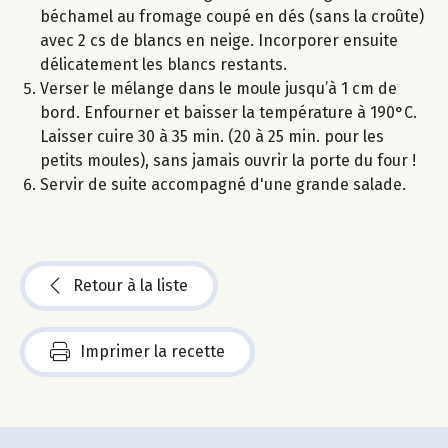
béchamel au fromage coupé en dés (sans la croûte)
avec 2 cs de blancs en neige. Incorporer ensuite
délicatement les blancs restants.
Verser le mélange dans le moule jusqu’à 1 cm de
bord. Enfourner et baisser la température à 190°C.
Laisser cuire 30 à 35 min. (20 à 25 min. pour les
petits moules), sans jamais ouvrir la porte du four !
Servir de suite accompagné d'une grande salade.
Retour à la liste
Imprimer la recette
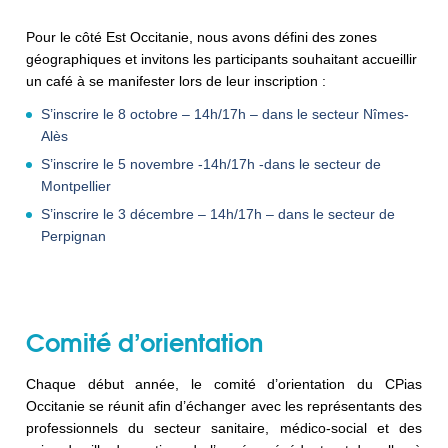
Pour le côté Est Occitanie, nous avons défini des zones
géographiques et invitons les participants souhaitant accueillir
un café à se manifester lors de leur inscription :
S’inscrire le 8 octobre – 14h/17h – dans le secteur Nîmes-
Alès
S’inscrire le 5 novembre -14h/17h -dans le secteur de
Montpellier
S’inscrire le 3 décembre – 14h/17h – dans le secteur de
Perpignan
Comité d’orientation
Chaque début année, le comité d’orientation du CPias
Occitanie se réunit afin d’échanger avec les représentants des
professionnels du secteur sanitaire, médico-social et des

* * *

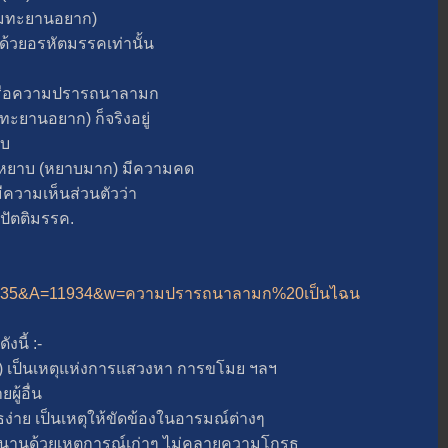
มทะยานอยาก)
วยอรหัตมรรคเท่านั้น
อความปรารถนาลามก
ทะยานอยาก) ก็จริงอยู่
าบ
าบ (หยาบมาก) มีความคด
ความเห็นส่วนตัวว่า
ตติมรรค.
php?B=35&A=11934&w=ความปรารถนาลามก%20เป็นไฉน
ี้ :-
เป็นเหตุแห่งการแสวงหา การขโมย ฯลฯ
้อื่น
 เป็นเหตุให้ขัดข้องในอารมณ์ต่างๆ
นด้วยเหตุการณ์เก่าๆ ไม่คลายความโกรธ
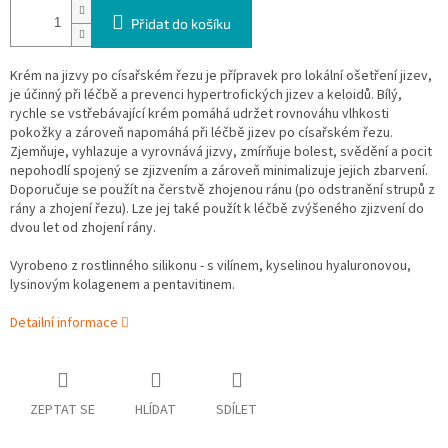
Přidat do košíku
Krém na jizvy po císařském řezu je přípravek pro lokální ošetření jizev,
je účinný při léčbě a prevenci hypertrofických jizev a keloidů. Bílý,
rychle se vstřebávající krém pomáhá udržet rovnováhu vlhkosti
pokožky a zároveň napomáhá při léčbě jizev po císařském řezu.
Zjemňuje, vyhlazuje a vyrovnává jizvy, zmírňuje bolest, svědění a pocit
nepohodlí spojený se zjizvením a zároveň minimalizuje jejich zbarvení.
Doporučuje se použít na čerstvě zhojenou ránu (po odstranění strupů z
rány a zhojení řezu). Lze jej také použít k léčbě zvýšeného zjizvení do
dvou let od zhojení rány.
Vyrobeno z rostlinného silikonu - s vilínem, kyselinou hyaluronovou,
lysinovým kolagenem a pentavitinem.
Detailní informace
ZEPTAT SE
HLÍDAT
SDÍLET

* **Required action**
Lay out the lines starting at the one containing "béchamel au fromage" and ending at the one containing "Imprimer la recette" as a JSON list of strings, one string per line, with blank lines left out.

* **Reply**
[
  "béchamel au fromage coupé en dés (sans la croûte)",
  "avec 2 cs de blancs en neige. Incorporer ensuite",
  "délicatement les blancs restants.",
  "Verser le mélange dans le moule jusqu’à 1 cm de",
  "bord. Enfourner et baisser la température à 190°C.",
  "Laisser cuire 30 à 35 min. (20 à 25 min. pour les",
  "petits moules), sans jamais ouvrir la porte du four !",
  "Servir de suite accompagné d'une grande salade.",
  "Retour à la liste",
  "Imprimer la recette"
]